■ **PAGE EXTRACT**
===
By L.A. Williams
Christian Action League
April 12, 2013
The N.C. House passed the Honest Lottery Act on Thursday, with a goal of ensuring that bettors taking part in the state sponsored gambling have more accurate information before purchasing a ticket.
“Advertising that states a total of payments to be paid over time must also state the present value of the prize,” said House Majority Leader Paul Stam (Wake) as he explained one provision of the bill. He said if the so-called Education Lottery were subject to Federal Trade Commission rules on advertising it would have already been shut down “because it is systematic misrepresentation to the people.”
In addition to rules regarding advertising the size of the prize, the bill would require ads to include accurate information about odds of winning and would prohibit advertising at high school or college events. It would also require the University of North Carolina to develop a curriculum teaching the mathematical principles of odds and probability and making it available to school systems.
Further, the bill would not allow lottery ads to mention the role of accountants or auditors.
“We don’t want to give potential bettors the idea that just because an accountant is there that the whole operation is on the up and up, because the operation as a whole is a scam,” Stam said.
Admitting that his decision to support the creation of a state lottery some seven years ago may have been the worst vote he’s ever cast during his tenure in the General Assembly, Rep. Rick Glazier (D-Cumberland) rallied for the Honest Lottery Act though he said his reasoning differed, in some degree, from Stam’s.
“I think the (Lottery) Commission has done an incredibly good job at doing what we’ve asked them to do,” he said, but added that it was not the right thing.
“We need to create advertising that gives the full picture,” he said. “… To rely on a form of gambling and to rely on our population wanting to increase their ability to gamble as a way to fund the schools strikes me simply as a spiritually and morally bad position.”
===
■ **LISTING**
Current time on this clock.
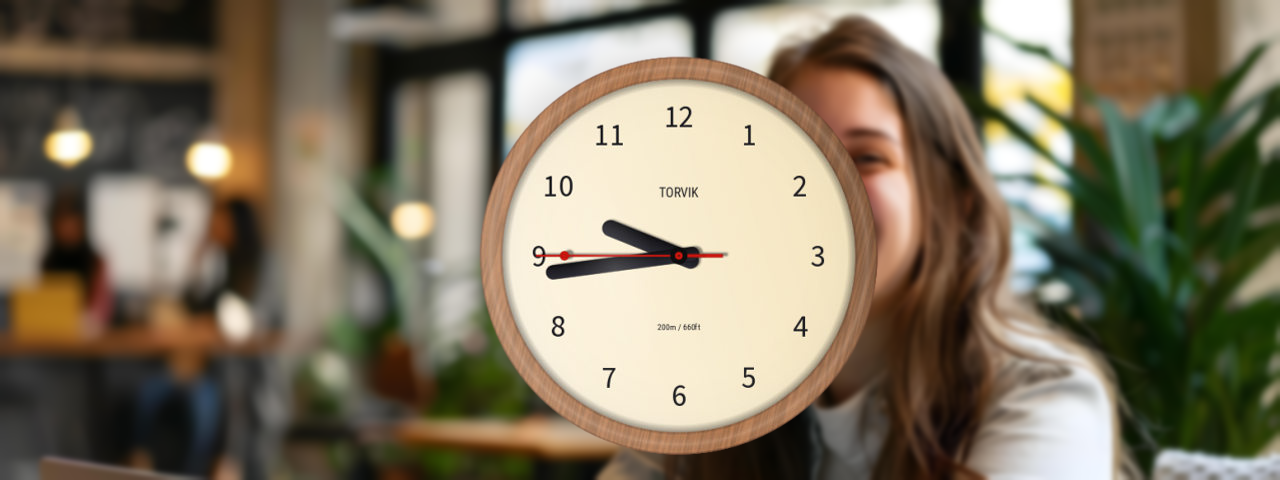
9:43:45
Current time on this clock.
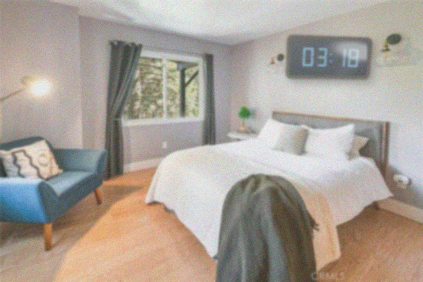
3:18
===
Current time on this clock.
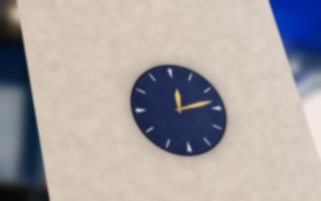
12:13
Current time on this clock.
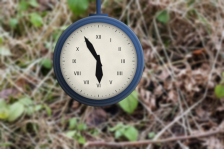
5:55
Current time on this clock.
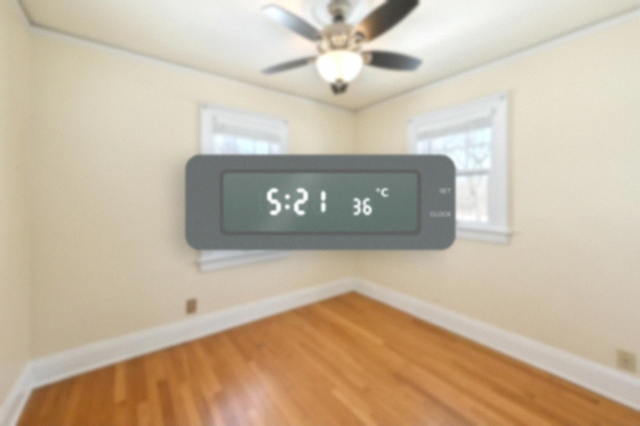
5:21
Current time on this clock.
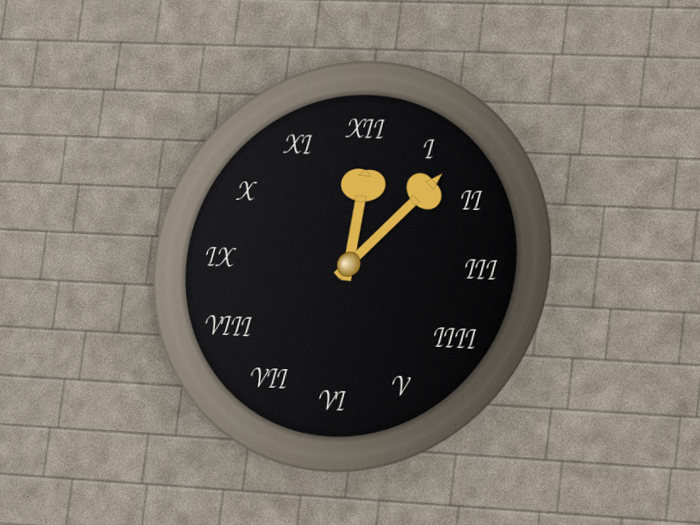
===
■ **EXERCISE TASKS**
A – Answer these questions about the Honest Lottery Act article, one per line:
(i) What must advertising that states a total of payments to be paid over time also state?
(ii) Which institution would the bill require to develop a curriculum on odds and probability?
(iii) Which lawmaker said his vote to create a state lottery may have been the worst he ever cast?
B – Write the next part of the Honest Lottery Act article, picking up after its final paragraph.

■ **RESULTS FOR EACH TASK**
A –
(i) The present value of the prize.
(ii) The University of North Carolina.
(iii) Rep. Rick Glazier (D-Cumberland).

B –
Rep. Bert Jones (R-Caswell) told House members that the state should be “straightforward and honest with our citizens,” while Rep. Jeff Collins (R-Franklin) said the bill was all about transparency. Rep. Larry Pittman (R-Cabarrus) said he wished the bill went further to repeal the lottery or at least end all radio and television ads. He supported it nonetheless as did 99 of the 111 representatives voting on Thursday. The bill is headed to the Senate.
“We agree wholeheartedly with Rep. Pittman’s assessment that gambling is a ‘rejection of godly principles of stewardship and a mutual attempt to steal from one another,’” said the Rev. Mark Creech, executive director of the Christian Action League. “But in the absence of a bill that would put an end to the lottery, we certainly support this one that will make it a bit more honest. We urge the Senate to follow the House‘s lead.”
The Christian Action League also supports Lily’s Law (S-17) and House Joint Resolution 599, “Supporting Prayer Week in North Carolina,” both of which won approval in the House this week.
Named for an Alamance County infant who was shot in utero, born alive and later died, Lily’s Law would codify the common law that makes it murder when a child is injured in the womb, born and later dies from the injury.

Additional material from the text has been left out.